Retype each of the lines below character for character.

(Spatial layout data)
(begin)

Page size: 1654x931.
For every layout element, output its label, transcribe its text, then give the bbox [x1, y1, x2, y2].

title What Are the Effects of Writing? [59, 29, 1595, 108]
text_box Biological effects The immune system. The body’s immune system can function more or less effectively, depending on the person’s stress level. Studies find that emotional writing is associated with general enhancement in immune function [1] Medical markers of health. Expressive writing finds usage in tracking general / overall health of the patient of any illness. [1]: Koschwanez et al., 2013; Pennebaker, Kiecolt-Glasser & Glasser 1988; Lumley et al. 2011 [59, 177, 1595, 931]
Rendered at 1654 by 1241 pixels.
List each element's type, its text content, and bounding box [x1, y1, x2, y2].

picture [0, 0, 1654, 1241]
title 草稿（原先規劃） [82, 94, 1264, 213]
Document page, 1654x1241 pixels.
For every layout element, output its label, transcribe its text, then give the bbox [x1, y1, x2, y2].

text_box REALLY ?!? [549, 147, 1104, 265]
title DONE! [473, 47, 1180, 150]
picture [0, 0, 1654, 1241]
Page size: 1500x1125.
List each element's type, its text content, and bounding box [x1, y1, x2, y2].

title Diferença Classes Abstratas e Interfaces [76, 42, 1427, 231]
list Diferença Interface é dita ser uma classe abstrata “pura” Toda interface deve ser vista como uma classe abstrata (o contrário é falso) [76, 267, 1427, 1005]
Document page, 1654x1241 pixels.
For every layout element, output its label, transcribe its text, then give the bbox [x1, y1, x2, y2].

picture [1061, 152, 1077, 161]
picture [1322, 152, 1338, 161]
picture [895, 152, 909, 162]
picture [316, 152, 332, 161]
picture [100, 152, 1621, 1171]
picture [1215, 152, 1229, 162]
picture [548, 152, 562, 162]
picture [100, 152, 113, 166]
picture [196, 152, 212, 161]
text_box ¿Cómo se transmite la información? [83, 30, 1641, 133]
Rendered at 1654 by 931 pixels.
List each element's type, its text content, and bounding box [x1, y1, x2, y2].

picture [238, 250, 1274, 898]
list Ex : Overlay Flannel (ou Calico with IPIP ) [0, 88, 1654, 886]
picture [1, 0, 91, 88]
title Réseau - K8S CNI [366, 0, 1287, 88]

(end)

__Result of this task__.
Page size: 1654x931.
For every layout element, output its label, transcribe its text, then give the bbox [x1, y1, x2, y2].

title What Are the Effects of Writing? [59, 29, 1595, 108]
text_box Biological effects The immune system. The body’s immune system can function more or less effectively, depending on the person’s stress level. Studies find that emotional writing is associated with general enhancement in immune function [1] Medical markers of health. Expressive writing finds usage in tracking general / overall health of the patient of any illness. [1]: Koschwanez et al., 2013; Pennebaker, Kiecolt-Glasser & Glasser 1988; Lumley et al. 2011 [59, 177, 1595, 931]
Rendered at 1654 by 1241 pixels.
List each element's type, its text content, and bounding box [x1, y1, x2, y2].

picture [0, 0, 1654, 1241]
title 草稿（原先規劃） [82, 94, 1264, 213]
Document page, 1654x1241 pixels.
For every layout element, output its label, transcribe its text, then give the bbox [x1, y1, x2, y2].

text_box REALLY ?!? [549, 147, 1104, 265]
title DONE! [473, 47, 1180, 150]
picture [0, 0, 1654, 1241]
Page size: 1500x1125.
List each element's type, its text content, and bounding box [x1, y1, x2, y2].

title Diferença Classes Abstratas e Interfaces [76, 42, 1427, 231]
list Diferença Interface é dita ser uma classe abstrata “pura” Toda interface deve ser vista como uma classe abstrata (o contrário é falso) [76, 267, 1427, 1005]
Document page, 1654x1241 pixels.
For every layout element, output its label, transcribe its text, then give the bbox [x1, y1, x2, y2].

picture [1061, 152, 1077, 161]
picture [1322, 152, 1338, 161]
picture [895, 152, 909, 162]
picture [316, 152, 332, 161]
picture [100, 152, 1621, 1171]
picture [1215, 152, 1229, 162]
picture [548, 152, 562, 162]
picture [100, 152, 113, 166]
picture [196, 152, 212, 161]
text_box ¿Cómo se transmite la información? [83, 30, 1641, 133]
Rendered at 1654 by 931 pixels.
List each element's type, its text content, and bounding box [x1, y1, x2, y2].

picture [238, 250, 1274, 898]
list Ex : Overlay Flannel (ou Calico with IPIP ) [0, 88, 1654, 886]
picture [1, 0, 91, 88]
title Réseau - K8S CNI [366, 0, 1287, 88]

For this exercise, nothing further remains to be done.